## EXERCISE INSTRUCTIONS
Reproduce the entries verbatim from their first line through the line that contains "mathias.kern@vg-zolling.de", including both of those lines.

## MATERIAL TO PROCESS
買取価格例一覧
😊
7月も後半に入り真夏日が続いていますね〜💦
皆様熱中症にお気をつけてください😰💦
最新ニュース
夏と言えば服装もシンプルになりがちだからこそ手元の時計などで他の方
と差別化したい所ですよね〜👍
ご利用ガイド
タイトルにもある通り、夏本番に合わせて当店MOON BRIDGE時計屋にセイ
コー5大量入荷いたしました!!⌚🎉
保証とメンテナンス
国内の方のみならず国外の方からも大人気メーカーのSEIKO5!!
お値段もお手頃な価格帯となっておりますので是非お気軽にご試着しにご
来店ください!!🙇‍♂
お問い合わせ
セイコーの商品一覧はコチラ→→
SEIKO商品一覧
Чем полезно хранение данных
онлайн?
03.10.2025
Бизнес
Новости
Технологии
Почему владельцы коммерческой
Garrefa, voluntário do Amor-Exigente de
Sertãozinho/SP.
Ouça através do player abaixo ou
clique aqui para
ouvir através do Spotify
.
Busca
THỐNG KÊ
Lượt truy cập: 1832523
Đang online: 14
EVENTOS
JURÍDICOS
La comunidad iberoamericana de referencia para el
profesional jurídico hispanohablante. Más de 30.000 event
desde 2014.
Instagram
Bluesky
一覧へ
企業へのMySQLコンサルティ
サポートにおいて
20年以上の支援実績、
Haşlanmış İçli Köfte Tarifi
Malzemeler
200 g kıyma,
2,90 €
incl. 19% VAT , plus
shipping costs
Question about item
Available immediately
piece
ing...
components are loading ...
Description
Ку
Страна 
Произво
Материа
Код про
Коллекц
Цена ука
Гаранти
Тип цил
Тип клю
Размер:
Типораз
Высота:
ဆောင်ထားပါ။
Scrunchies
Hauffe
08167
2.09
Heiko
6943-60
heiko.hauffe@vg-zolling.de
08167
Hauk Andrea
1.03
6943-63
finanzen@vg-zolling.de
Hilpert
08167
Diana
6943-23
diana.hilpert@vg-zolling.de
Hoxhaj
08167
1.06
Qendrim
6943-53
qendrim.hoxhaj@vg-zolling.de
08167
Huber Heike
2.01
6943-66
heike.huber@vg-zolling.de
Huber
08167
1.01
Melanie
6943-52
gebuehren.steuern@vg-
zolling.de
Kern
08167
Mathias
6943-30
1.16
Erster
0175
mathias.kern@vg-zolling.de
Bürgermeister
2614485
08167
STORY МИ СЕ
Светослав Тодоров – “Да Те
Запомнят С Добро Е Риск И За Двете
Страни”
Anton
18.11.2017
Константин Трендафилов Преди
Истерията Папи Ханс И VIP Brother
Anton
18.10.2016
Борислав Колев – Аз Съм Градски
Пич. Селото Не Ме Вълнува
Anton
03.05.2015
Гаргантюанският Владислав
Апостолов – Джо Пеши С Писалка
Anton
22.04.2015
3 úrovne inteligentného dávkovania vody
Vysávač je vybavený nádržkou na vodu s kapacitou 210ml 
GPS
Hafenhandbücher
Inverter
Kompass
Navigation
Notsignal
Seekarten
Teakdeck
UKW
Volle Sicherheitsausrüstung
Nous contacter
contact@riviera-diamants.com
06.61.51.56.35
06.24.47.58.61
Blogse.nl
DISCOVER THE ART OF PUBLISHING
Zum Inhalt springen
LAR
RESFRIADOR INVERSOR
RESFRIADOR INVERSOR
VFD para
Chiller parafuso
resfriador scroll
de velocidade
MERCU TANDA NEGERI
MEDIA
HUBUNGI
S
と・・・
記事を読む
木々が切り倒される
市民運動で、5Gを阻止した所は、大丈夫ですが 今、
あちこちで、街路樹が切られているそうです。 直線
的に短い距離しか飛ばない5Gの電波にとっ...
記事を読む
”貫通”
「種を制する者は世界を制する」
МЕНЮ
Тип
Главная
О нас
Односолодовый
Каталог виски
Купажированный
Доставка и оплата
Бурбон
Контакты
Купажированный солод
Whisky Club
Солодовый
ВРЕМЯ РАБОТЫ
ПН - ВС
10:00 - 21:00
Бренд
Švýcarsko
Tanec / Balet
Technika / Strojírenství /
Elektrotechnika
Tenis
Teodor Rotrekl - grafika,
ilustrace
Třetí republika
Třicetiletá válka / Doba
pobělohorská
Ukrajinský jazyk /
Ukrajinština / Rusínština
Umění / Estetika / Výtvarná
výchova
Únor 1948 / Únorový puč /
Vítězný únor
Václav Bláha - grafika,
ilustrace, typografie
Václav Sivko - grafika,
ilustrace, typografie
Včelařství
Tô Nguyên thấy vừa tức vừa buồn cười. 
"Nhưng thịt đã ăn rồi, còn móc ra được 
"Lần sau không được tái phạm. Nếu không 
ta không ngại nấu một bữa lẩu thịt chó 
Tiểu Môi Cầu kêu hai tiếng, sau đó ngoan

## RESPONSE AREA
買取価格例一覧
😊
7月も後半に入り真夏日が続いていますね〜💦
皆様熱中症にお気をつけてください😰💦
最新ニュース
夏と言えば服装もシンプルになりがちだからこそ手元の時計などで他の方
と差別化したい所ですよね〜👍
ご利用ガイド
タイトルにもある通り、夏本番に合わせて当店MOON BRIDGE時計屋にセイ
コー5大量入荷いたしました!!⌚🎉
保証とメンテナンス
国内の方のみならず国外の方からも大人気メーカーのSEIKO5!!
お値段もお手頃な価格帯となっておりますので是非お気軽にご試着しにご
来店ください!!🙇‍♂
お問い合わせ
セイコーの商品一覧はコチラ→→
SEIKO商品一覧
Чем полезно хранение данных
онлайн?
03.10.2025
Бизнес
Новости
Технологии
Почему владельцы коммерческой
Garrefa, voluntário do Amor-Exigente de
Sertãozinho/SP.
Ouça através do player abaixo ou
clique aqui para
ouvir através do Spotify
.
Busca
THỐNG KÊ
Lượt truy cập: 1832523
Đang online: 14
EVENTOS
JURÍDICOS
La comunidad iberoamericana de referencia para el
profesional jurídico hispanohablante. Más de 30.000 event
desde 2014.
Instagram
Bluesky
一覧へ
企業へのMySQLコンサルティ
サポートにおいて
20年以上の支援実績、
Haşlanmış İçli Köfte Tarifi
Malzemeler
200 g kıyma,
2,90 €
incl. 19% VAT , plus
shipping costs
Question about item
Available immediately
piece
ing...
components are loading ...
Description
Ку
Страна 
Произво
Материа
Код про
Коллекц
Цена ука
Гаранти
Тип цил
Тип клю
Размер:
Типораз
Высота:
ဆောင်ထားပါ။
Scrunchies
Hauffe
08167
2.09
Heiko
6943-60
heiko.hauffe@vg-zolling.de
08167
Hauk Andrea
1.03
6943-63
finanzen@vg-zolling.de
Hilpert
08167
Diana
6943-23
diana.hilpert@vg-zolling.de
Hoxhaj
08167
1.06
Qendrim
6943-53
qendrim.hoxhaj@vg-zolling.de
08167
Huber Heike
2.01
6943-66
heike.huber@vg-zolling.de
Huber
08167
1.01
Melanie
6943-52
gebuehren.steuern@vg-
zolling.de
Kern
08167
Mathias
6943-30
1.16
Erster
0175
mathias.kern@vg-zolling.de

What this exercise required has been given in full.